(Problem to work on): Each line of the records that includes "iasesorate" should be found and copied.

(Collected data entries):
%%
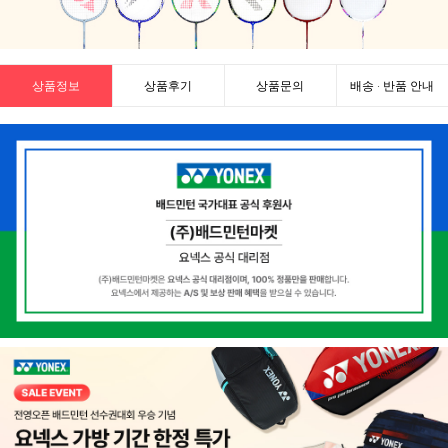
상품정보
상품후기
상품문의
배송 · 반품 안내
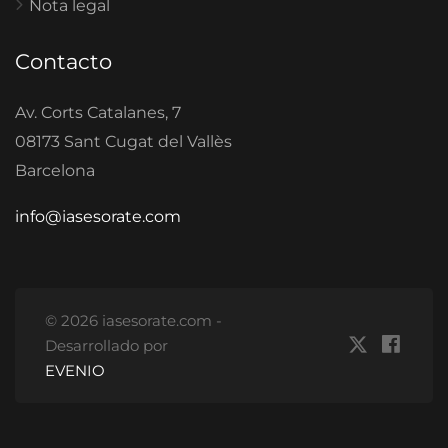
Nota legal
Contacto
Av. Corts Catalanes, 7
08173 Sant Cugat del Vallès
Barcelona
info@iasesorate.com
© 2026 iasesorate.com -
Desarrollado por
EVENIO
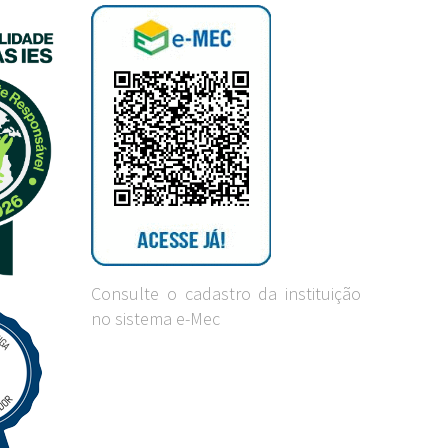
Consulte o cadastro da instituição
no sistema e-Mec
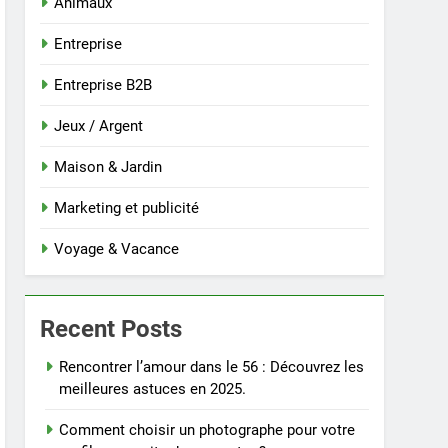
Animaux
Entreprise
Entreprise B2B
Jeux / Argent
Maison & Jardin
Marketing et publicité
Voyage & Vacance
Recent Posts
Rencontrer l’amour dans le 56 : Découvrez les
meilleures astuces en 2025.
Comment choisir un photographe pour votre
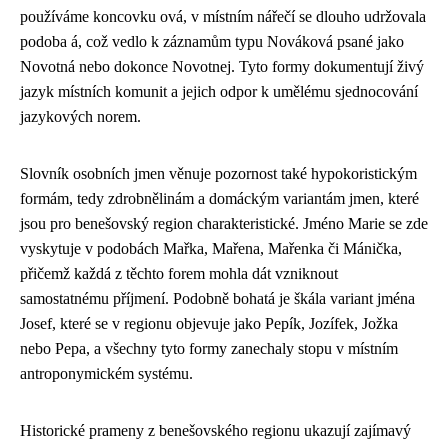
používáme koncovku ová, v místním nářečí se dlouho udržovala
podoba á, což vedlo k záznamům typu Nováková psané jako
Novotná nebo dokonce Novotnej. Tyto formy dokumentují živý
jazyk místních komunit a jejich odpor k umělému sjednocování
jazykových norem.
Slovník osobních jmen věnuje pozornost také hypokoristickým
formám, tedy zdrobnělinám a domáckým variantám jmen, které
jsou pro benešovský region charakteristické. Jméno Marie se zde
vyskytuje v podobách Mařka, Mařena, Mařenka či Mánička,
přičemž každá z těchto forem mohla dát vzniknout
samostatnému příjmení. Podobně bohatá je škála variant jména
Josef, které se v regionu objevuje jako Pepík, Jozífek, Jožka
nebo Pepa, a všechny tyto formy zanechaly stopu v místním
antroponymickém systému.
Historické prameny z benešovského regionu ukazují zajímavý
%%
(Answer):
info@iasesorate.com
© 2026 iasesorate.com -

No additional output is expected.